Airport’s strategy plans for seamless connectivity between low-cost and full-service carriers.

The Kuala Lumpur International Airport (known officially by IATA as “KUL,” but often referred to as “KLIA”) has ambitions to become a major aviation hub in Southeast Asia.

Located some 31 miles from Malaysia’s capital city of Kuala Lumpur, KLIA got off to a discouraging start. Press accounts of opening day on June 27, 1998, recount planes kept in holding patterns for up to an hour; passengers locked in aircraft for up to three hours because of a breakdown in the aerobridges and aircraft bay allocation system; delays of up to five hours to wait for luggage; queues of up to 30 minutes just to buy a ticket for a taxi; and queues of more than two hours to finally get into a taxi.

What’s more, financial crisis, SARS and Avian flu crippled passenger traffic in its first years of operation. The first phase of KLIA, for example, projected 25 million passengers annually, but KLIA only served 13.2 million passengers in its first full year of operation. It didn’t reach that 25 million mark until 2007.

KLIA has, nevertheless, since developed into an important traffic point for Southeast Asia. Malaysia Airports Holdings Berhad (MAHB), which manages KLIA and four other of the country’s international airports and 16 domestic airports, plans to get a bigger share of that air traffic.


MAHB, for example, is currently constructing KLIA2, a new terminal for low-cost carriers (LCCs) to replace its current Low-Cost Carrier Terminal, opened in 2006. MAHB is keen to develop KLIA into a so-called “Next Generation Hub” – a hub airport that will allow for seamless connectivity between low-cost and full-service carriers.

KLIA2 is expected to be completed by spring 2013. The new terminal at 2.6 million square feet will dwarf the current LCCT’s 379,850 square feet and accommodate up to 30 million passengers annually with capacity for further expansion of up to 45 million passengers per year. MAHB says it will also invest in the construction of a third runway.

KLIA2 was planned in part to cater to AirAsia, Asia’s largest low-fare, no-frills airline and a pioneer in low-cost travel throughout Asia.

KLIA’s current LCCT is AirAsia’s largest hub, but that hasn’t stopped a war of words between MAHB and the airline’s outspoken CEO Tony Fernandes over the terminal’s considerable delays and spiraling costs. Those costs have nearly doubled to $1.2 billion for a terminal that originally was planned to open last September.

Fernandes knows a low price when he sees one. He bought the heavily-indebted airline in 2001 from the Malaysian government for the token sum of less than a dollar at the time (although he assumed about $11 million in debt, too).

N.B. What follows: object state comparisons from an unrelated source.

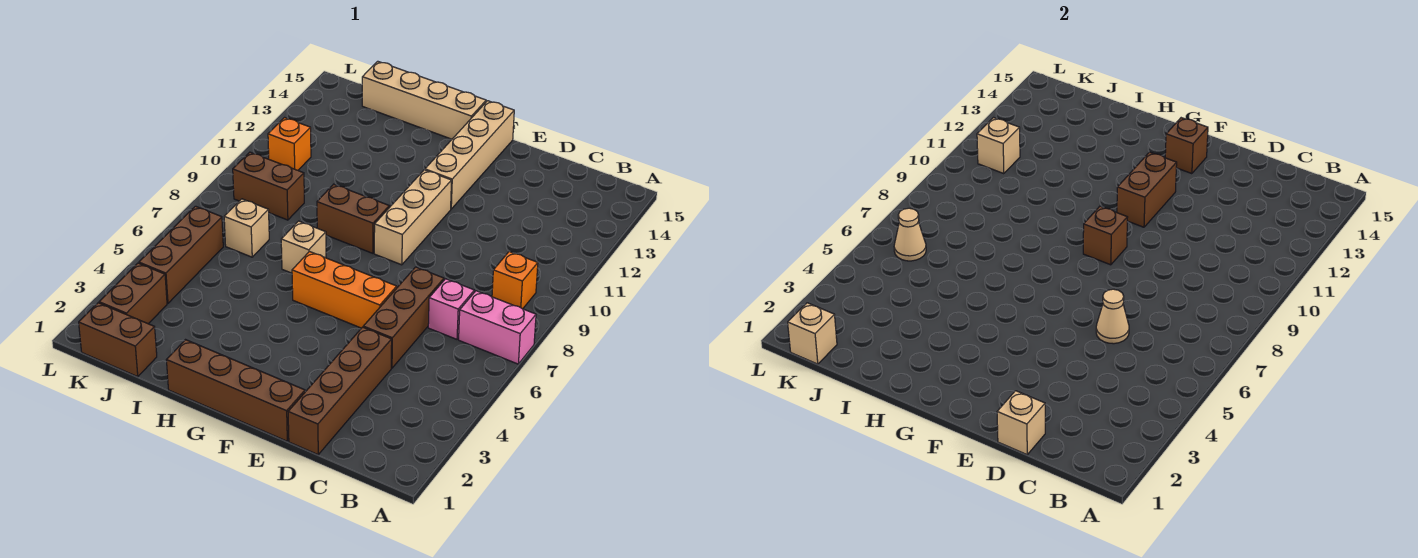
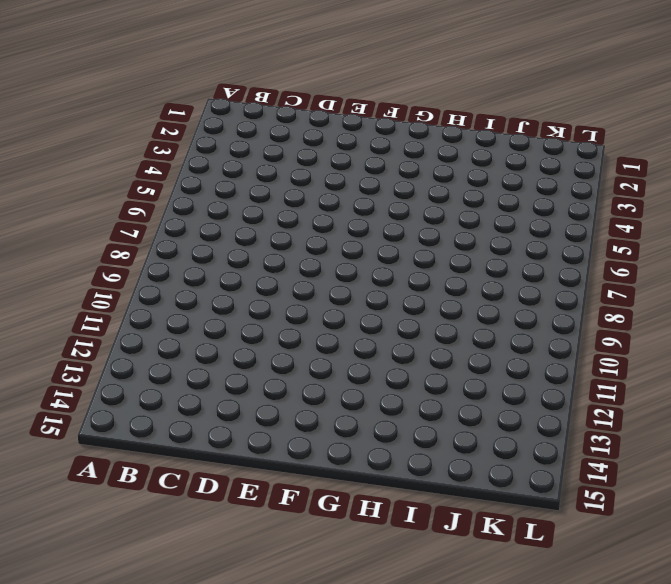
none -> pink 1x2 brick [459,291,536,364]
none -> orange 1x1 brick [492,251,538,309]
none -> pink 1x1 brick [428,279,474,339]

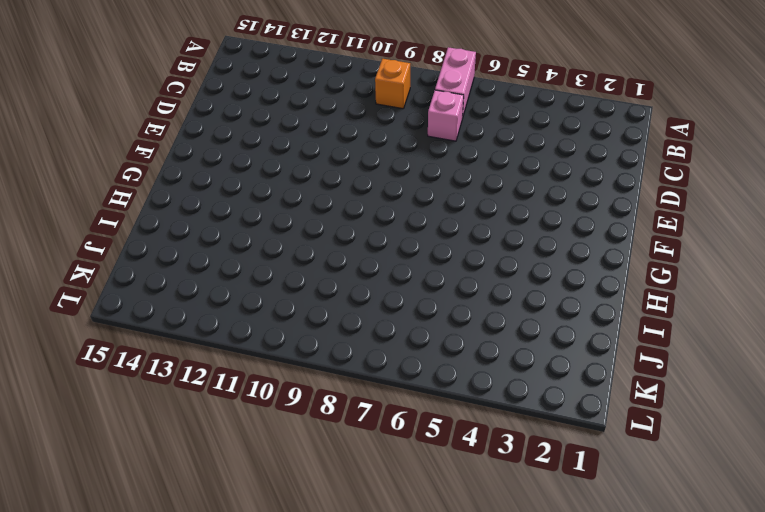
none -> brown 1x4 brick [288,327,392,455]
none -> brown 1x3 brick [363,267,444,368]
none -> brown 1x4 brick [167,340,305,441]

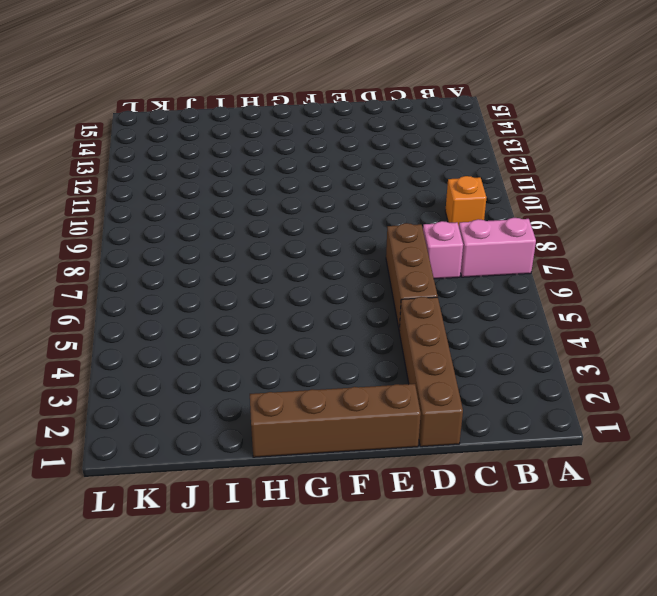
none -> orange 1x3 brick [292,252,397,328]
none -> tan 1x3 brick [374,170,452,265]
none -> tan 1x4 brick [425,101,514,209]

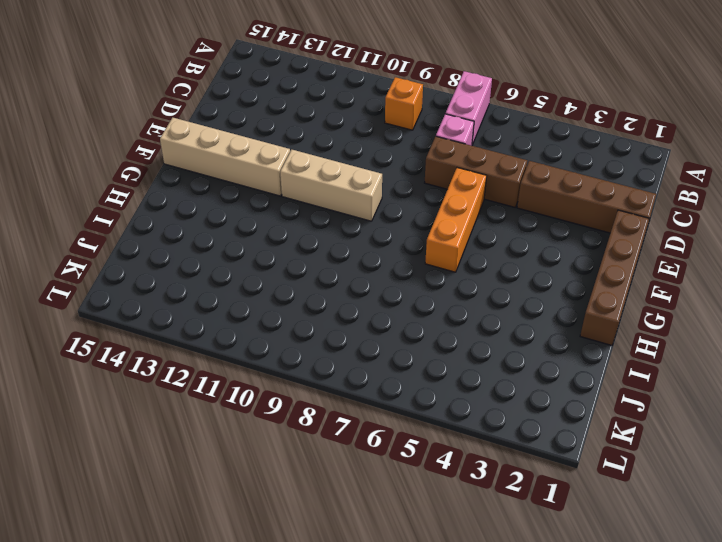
none -> brown 1x2 brick [317,184,389,253]
none -> tan 1x4 brick [362,61,486,139]
none -> tan 1x1 brick [281,221,326,273]

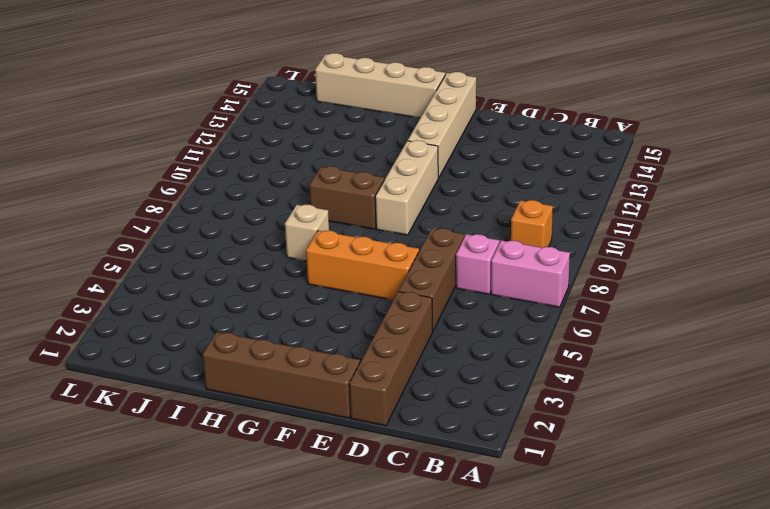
none -> brown 1x2 brick [79,303,157,377]
none -> tan 1x1 brick [224,199,269,257]
none -> brown 1x2 brick [233,152,304,220]

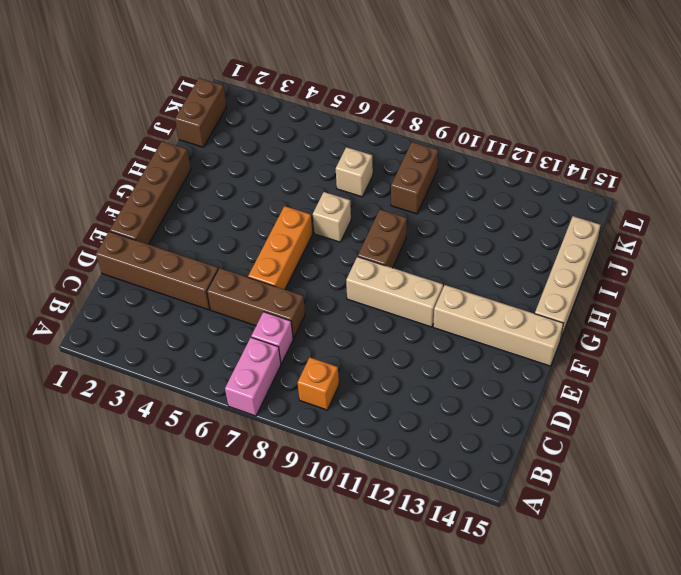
none -> brown 1x2 brick [99,263,167,324]
none -> brown 1x3 brick [139,206,223,303]
none -> orange 1x1 brick [268,118,311,170]

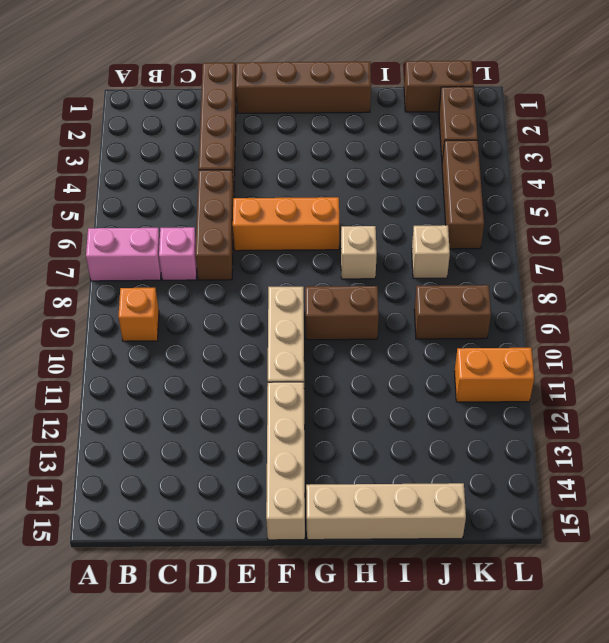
orange 1x2 brick [454,348,534,402] -> orange 1x1 brick [268,118,311,170]
none -> tan 1x1 brick [997,391,1045,455]
none -> tan 1x1 cone [1096,289,1129,344]
none -> brown 1x1 brick [1083,206,1128,265]

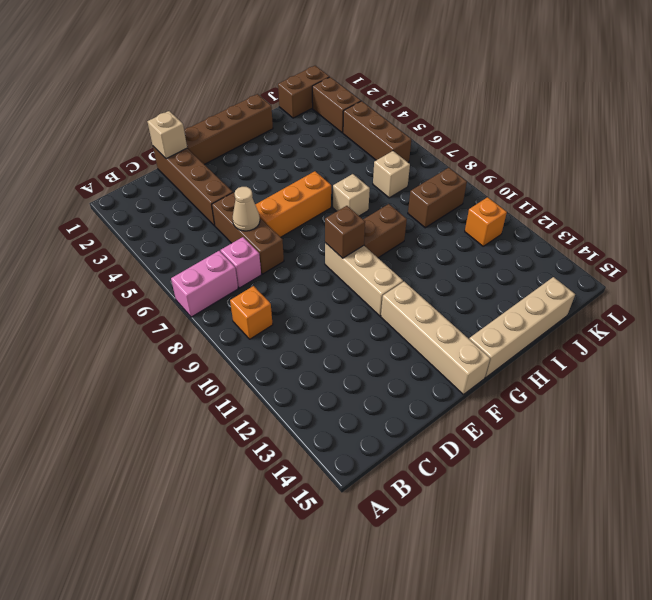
none -> brown 1x2 brick [1117,152,1177,227]
none -> brown 1x1 brick [1165,118,1208,174]
none -> tan 1x1 brick [788,303,837,364]

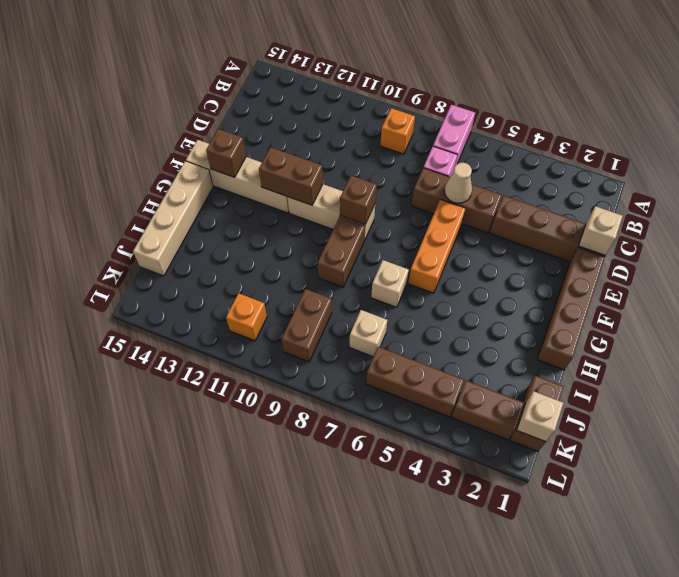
none -> tan 1x1 cone [894,208,926,261]
none -> tan 1x1 brick [977,118,1020,174]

AirAsia has refuted MAHB’s contentions over the size, capacity and functionality of the terminal. In particular, AirAsia did not want to have aerobridges built at the gates since it did not want to pay to use them. The budget-minded airline also announced that it had only asked for a semi-automated rather than a fully automated baggage-handling system, and that MAHB had “unilaterally” decided to set up the fully automated system.

Another point of friction was the MAHB’s proposal to raise service charges and other airport fees.

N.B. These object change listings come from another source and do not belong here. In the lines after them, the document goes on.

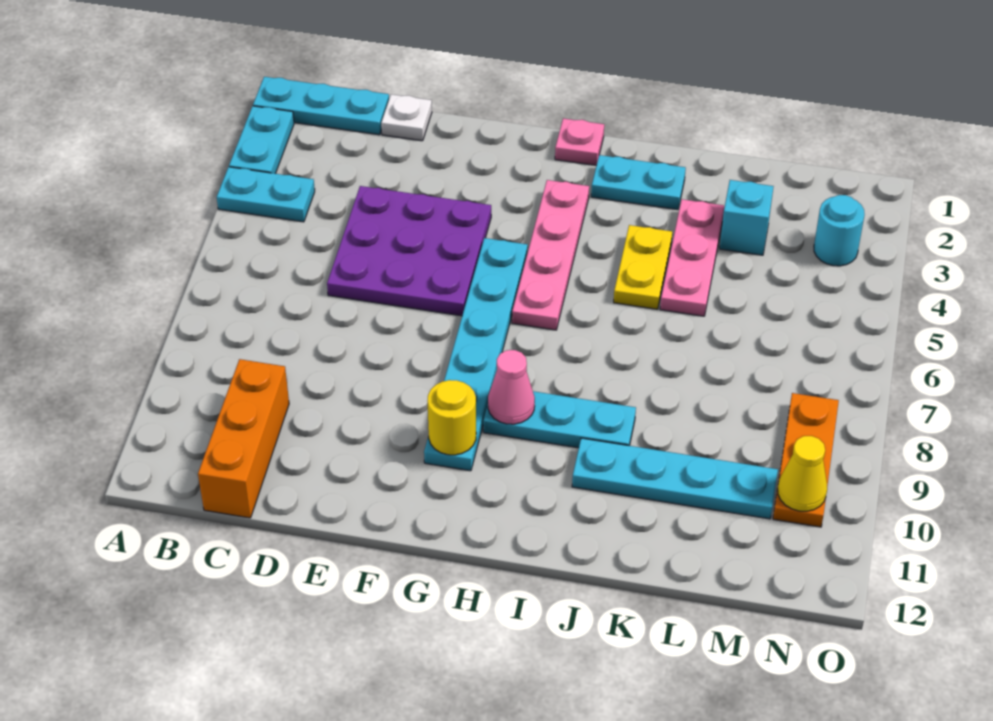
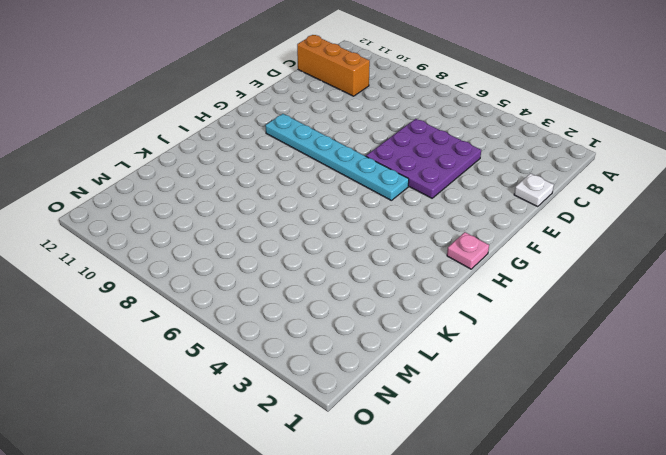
none -> cyan 1x3 plate [253,77,389,135]
none -> cyan 1x2 plate [229,106,294,174]
none -> cyan 1x2 plate [217,167,315,222]

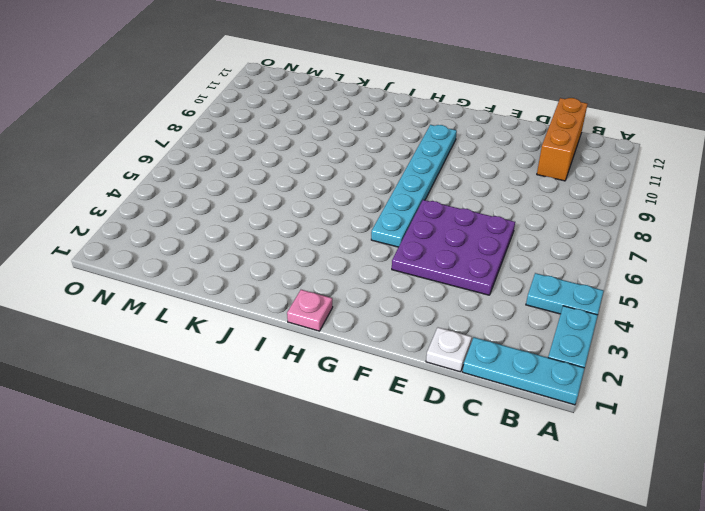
none -> pink 1x4 plate [512,180,589,330]
none -> cyan 1x3 plate [483,391,636,448]
none -> cyan 1x2 plate [591,155,686,210]

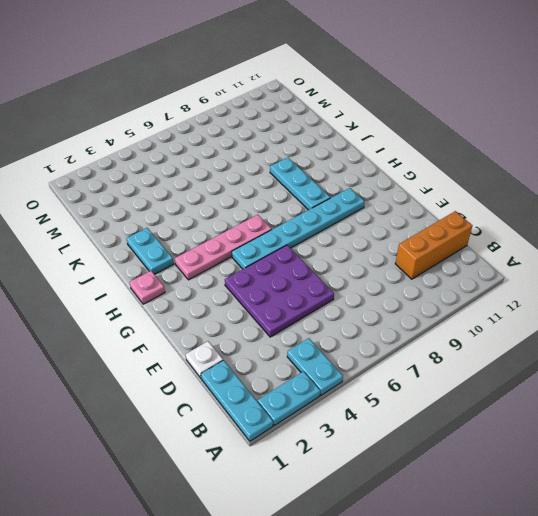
none -> yellow 1x2 plate [614,225,672,309]
none -> cyan 1x4 plate [572,438,778,519]
none -> pink 1x3 plate [660,199,724,316]

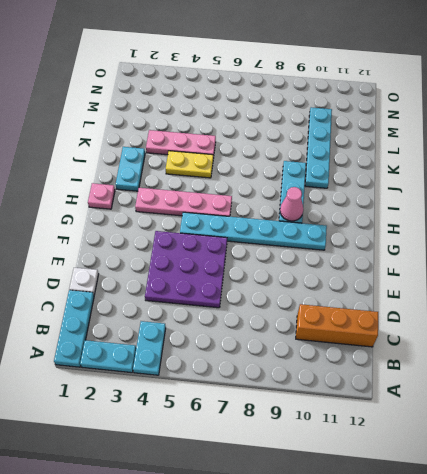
none -> cyan 1x1 brick [720,180,774,255]
none -> cyan 1x1 round brick [814,195,865,266]
none -> orange 1x3 plate [773,393,839,527]

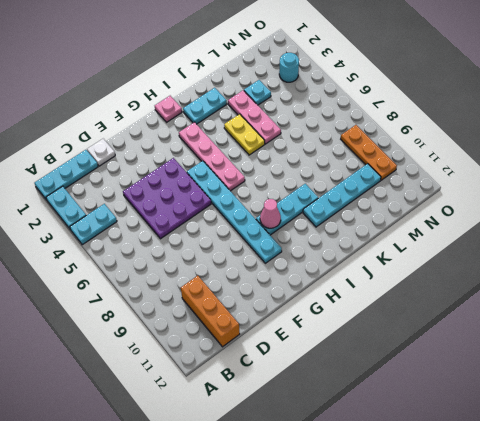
cyan 1x1 plate [244,80,271,105] -> cyan 1x1 brick [720,180,774,255]
none -> yellow 1x1 round brick [427,380,476,455]
none -> yellow 1x1 cone [777,436,827,511]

Airport taxes are, however, regulated by the government’s Transport Ministry, which recently gave MAHB the green light to raise passenger service charges by 28 percent, and aircraft parking and landing charges by 9 and 18 percent, respectively, over three years.

MAHB says its airport charges are still the lowest in the region. The public debate got so heated a few years ago that AirAsia had plans to build its very own airport about 6 miles from KLIA.

Although KLIA2 may have been conceived predominantly for AirAsia, it will also be open to other LCCs eventually operating from the facility, according to Mohamed Sallauddin bin Hj. Mat Sah, MAHB’s general manager of marketing.